BIOimSEH auf der Biofach will all dies mit der Bio-Experten-Lounge thematisieren und die Kaufleute dorthin zum Dialog einladen. Kontakte zu Bio-Experten und Gedanken- und Ideen-Austausch können zu Lösungen führen. Es muss nicht unbedingt jedes Produkt flächendeckend und nicht bei allen zugleich im Angebot sein, wie das bei Zentraleinkäufern immer auf dem Zettel steht.

Der Meetingpoint wird ein Klima für Entwicklungen schaffen. Das bisherige Marktumfeld wird sich durch das Engagement einer zunehmenden Anzahl von Kaufleuten verändern. Schon existente Leuchttürme für Bio im Mainstream zeigen, was möglich ist und wie es funktionieren kann.

Die Biobranche muss wegkommen vom Blick auf das Historische und sich konzentrieren auf Neues. Es gilt, dafür Expertisen zu schaffen und sie zugänglich zu machen. Diese Entwicklung kann nicht von den Kaufleuten selbst und alleine getragen werden. Es braucht unabhängige Unterstützung. So wie den Bauern Hilfe zur Umstellung auf Bio zugestanden wird, muss auch dem Handel bei der Transformation seiner Sortimente zu mehr Bio geholfen werden.

Dass dieser Prozess von den Handelsvorstufen so nicht angepackt wird, ist eine gute Gelegenheit, deren Macht über die Outlets aufzubrechen, neue Strömungen einzubringen und die bisher als unabdingbar gesetzten Abhängigkeiten zu verändern. Die Öko-Verbände haben das auf ihrer Ebene vorgemacht. Deren Bio-Labels mit dem höheren Nachhaltigkeitsstandard gibt es nicht unter den Bedingungen ‚immer besser, immer billiger‘. Da muss dazugelernt werden.

Lebensmittel in den Mittelpunkt tragen

Bis zum Bio-Vollsortiment im SEH ist mehr Ausgewogenheit notwendig, es braucht Zugeständnisse bei der Entwicklung von Bio-Sortimenten unter Einbeziehung auch regionaler Bio-Lieferanten wie Bio-Gärtnern, Bio-Metzgern und Bio-Bäckern oder Bio-Käsereien – wo es sie gibt. Mit dem Einsatz von Bio-Großhändlern oder gar einer Bio-Vorstufe für alle werden Bio-Vollsortimente für eine breite Bevölkerungsschicht verfügbar und das 30/30-Prozent-Ziel greifbarer.
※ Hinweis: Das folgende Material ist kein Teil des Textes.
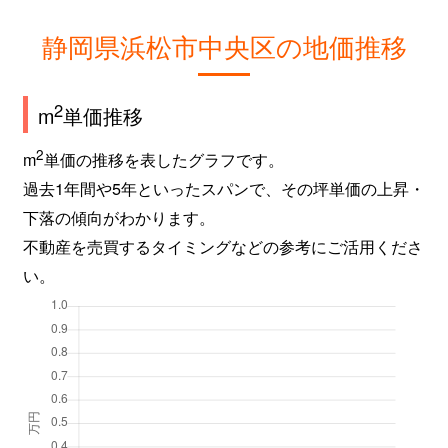
静岡県浜松市中央区の地価推移
2
m
単価推移
2
m
単価の推移を表したグラフです。
過去1年間や5年といったスパンで、その坪単価の上昇・
下落の傾向がわかります。
不動産を売買するタイミングなどの参考にご活用くださ
い。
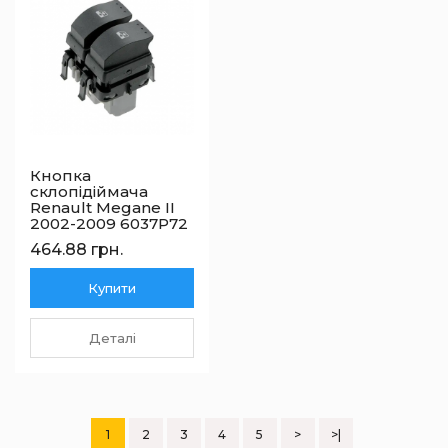
Кнопка
склопідіймача
Renault Megane II
2002-2009 6037P72
464.88 грн.
Купити
Деталі
1
2
3
4
5
>
>|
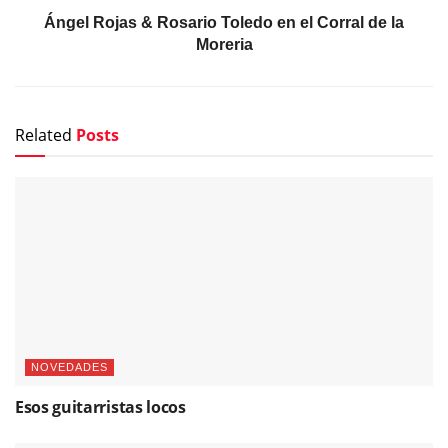
Ángel Rojas & Rosario Toledo en el Corral de la
Moreria
Related
Posts
NOVEDADES
Esos guitarristas locos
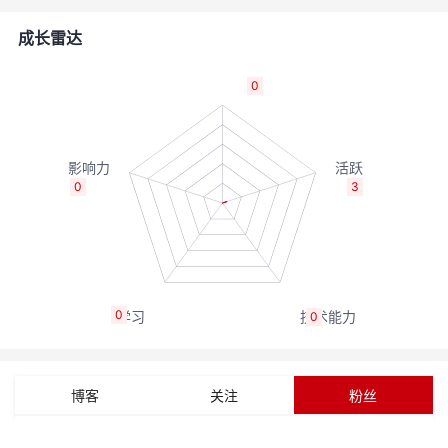
者
成长雷达
我
0
的
我
博
的
我
0
3
客
论
的
我
坛
圈
的
我
0
0
子
直
的
我
我
播
活
的
博客
关注
粉丝
我
动
关
的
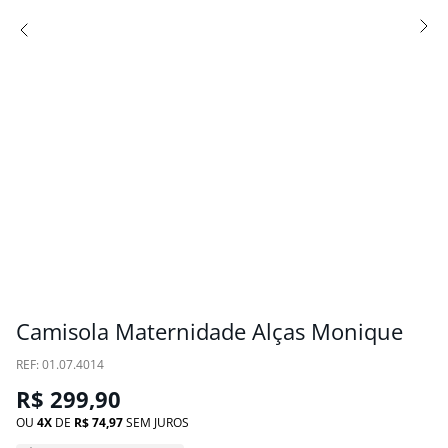
Camisola Maternidade Alças Monique
:
01.07.4014
R$
299
,
90
OU
4
DE
R$
74
,
97
SEM JUROS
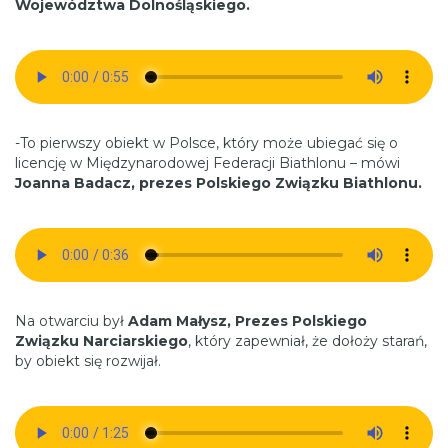
Województwa Dolnośląskiego.
-To pierwszy obiekt w Polsce, który może ubiegać się o
licencję w Międzynarodowej Federacji Biathlonu – mówi
Joanna Badacz, prezes Polskiego Związku Biathlonu.
Na otwarciu był
Adam Małysz, Prezes Polskiego
Związku Narciarskiego
, który zapewniał, że dołoży starań,
by obiekt się rozwijał.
Der Meetingpoint BIOimSEH im Herzen der Biofach wird zukünftig diesen Prozess beflügeln. Eine Bio-Drehscheibe ermöglicht selbstbewussten und zukunftsorientierten Kaufleuten einen bisher nicht gedachten Zugang zu Bio-Vollsortimenten, adäquat zum konventionellen Vollsortiment. Lebensmittel anbieten und verkaufen anstatt Regale einräumen und den Nerv der Verbraucher nicht nur treffen, sondern auch kitzeln, muss wieder allen Lebensmittel-Einzelhandelskaufleuten Spaß machen. Das kann gelingen, wenn sie ihre Aufgaben auch wieder als Arbeit am Gemeinwohl sehen lernen. Gesunde, natürliche, frische und schmackhafte und dabei vor allem chemie- und pestizidfreie Lebensmittel liegen im Trend der Zeit. Schon vor 20 Jahren hat diese Entwicklung begonnen. Sie ist jetzt am Point of no Return angekommen und in der Lage, viele Menschen zu begeistern.